Given information:
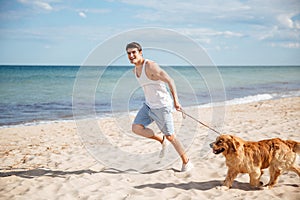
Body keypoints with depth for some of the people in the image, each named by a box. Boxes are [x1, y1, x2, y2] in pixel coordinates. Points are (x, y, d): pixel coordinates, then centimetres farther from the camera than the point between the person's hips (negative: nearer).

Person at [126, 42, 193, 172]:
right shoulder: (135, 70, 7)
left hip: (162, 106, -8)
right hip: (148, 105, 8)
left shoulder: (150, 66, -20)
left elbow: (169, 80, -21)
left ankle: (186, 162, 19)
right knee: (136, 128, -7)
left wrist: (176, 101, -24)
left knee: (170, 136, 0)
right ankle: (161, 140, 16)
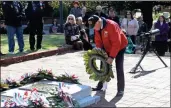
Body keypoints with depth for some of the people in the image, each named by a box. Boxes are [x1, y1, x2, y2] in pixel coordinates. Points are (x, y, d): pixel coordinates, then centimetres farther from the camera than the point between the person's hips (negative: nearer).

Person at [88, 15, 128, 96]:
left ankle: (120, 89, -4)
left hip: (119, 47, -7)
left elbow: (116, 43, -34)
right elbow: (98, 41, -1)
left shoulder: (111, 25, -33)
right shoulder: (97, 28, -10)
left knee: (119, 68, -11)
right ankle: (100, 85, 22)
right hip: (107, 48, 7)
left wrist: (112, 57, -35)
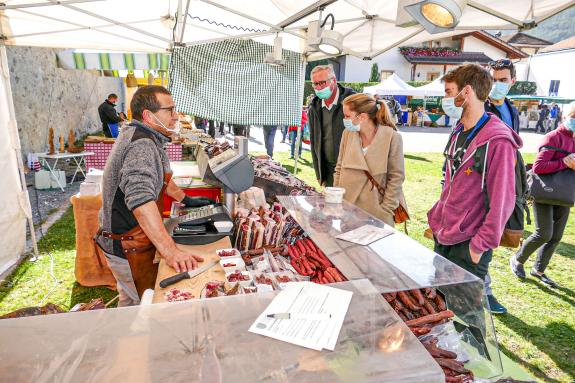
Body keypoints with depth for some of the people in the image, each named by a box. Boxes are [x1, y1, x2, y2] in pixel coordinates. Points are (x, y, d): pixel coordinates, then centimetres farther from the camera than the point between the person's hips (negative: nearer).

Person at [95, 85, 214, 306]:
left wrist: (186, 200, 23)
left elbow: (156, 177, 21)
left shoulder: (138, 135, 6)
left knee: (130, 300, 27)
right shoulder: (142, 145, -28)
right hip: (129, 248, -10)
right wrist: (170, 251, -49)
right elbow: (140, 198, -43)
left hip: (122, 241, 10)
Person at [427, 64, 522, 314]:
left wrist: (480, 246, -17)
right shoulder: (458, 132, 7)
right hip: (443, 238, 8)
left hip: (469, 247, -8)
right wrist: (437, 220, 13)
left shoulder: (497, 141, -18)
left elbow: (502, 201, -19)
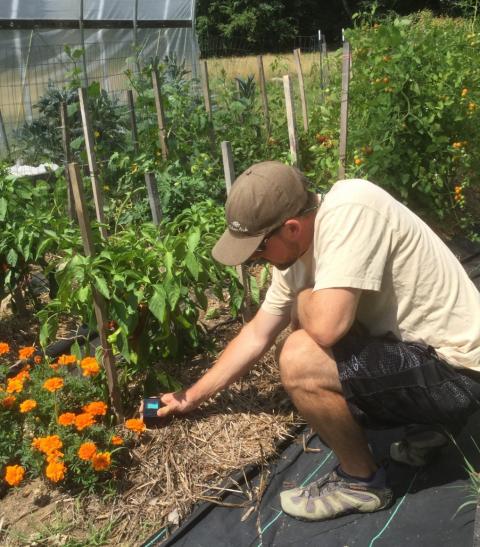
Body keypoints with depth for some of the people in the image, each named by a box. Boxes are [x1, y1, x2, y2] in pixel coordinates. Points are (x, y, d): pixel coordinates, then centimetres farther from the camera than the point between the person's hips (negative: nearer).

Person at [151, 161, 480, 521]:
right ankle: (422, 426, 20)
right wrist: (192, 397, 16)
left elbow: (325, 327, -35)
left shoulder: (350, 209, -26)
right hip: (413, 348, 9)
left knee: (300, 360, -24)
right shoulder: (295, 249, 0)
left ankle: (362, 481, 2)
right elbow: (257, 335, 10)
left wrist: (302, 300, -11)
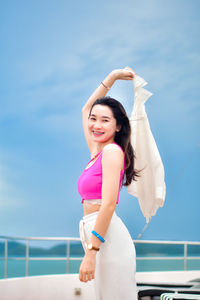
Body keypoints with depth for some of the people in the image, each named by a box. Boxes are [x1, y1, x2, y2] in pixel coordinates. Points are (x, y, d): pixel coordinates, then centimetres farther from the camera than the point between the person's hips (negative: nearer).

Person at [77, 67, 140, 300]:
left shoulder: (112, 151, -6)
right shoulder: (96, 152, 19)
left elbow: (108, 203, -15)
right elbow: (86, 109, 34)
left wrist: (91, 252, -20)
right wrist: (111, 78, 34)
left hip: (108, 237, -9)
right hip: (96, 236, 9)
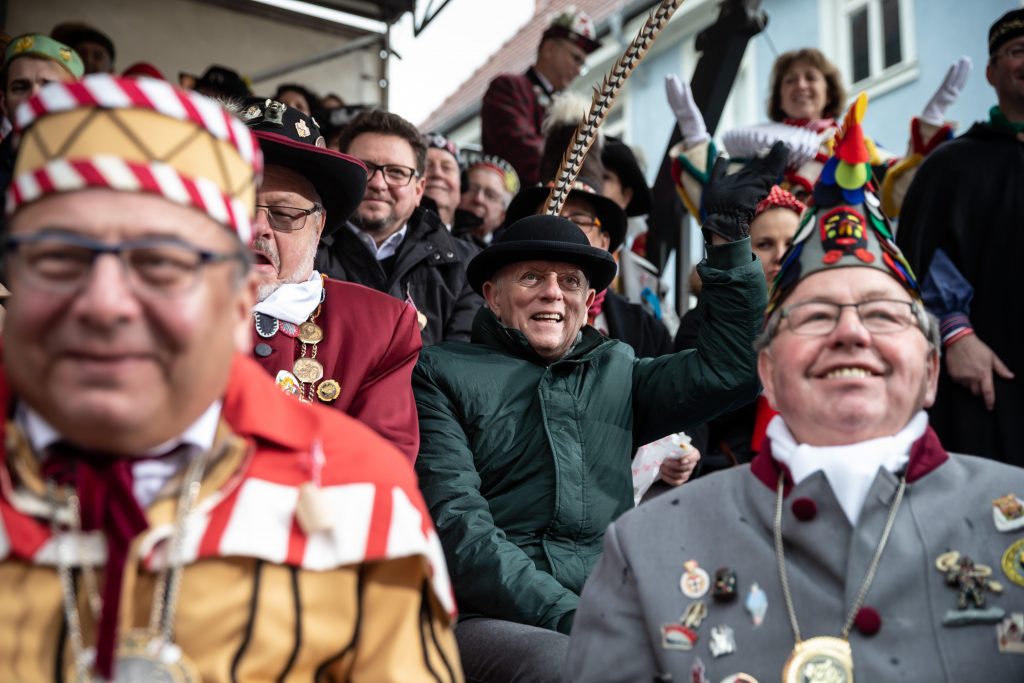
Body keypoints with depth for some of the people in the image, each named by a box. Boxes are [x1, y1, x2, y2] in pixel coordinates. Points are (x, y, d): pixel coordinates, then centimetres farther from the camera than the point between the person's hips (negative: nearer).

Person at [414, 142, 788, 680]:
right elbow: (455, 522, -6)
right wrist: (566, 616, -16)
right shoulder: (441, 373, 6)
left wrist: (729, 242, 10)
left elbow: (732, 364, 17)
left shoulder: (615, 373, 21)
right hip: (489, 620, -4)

About this task: In the listing above, rewrite the lines starting at the one containing "left shoulder: (150, 66, -20)" and ending at the one containing "left wrist: (112, 57, -35)", substituting "hand" for "wrist" and changing nothing else. Leave the pictures out of your answer.

Solution to the exercise:
left shoulder: (150, 66, -20)
left elbow: (169, 80, -21)
left ankle: (186, 162, 19)
right knee: (136, 128, -7)
left hand: (176, 101, -24)
left knee: (170, 136, 0)
right ankle: (161, 140, 16)
Body keypoints with depth for some of the people in the image, each named by a box. Boxes are [x1, y1, x2, y2] in pixel coordinates. Points are (x, y, d): pixel coordinates, then centimetres farther from the camera than the point between the person's hips (negative: nearer).

Person at [88, 15, 128, 96]:
left ankle: (120, 89, -4)
left hip: (119, 47, -7)
left elbow: (116, 43, -34)
right elbow: (98, 41, -1)
left shoulder: (111, 25, -33)
right shoulder: (97, 28, -10)
left knee: (119, 68, -11)
right ankle: (100, 85, 22)
right hip: (107, 48, 7)
left hand: (112, 57, -35)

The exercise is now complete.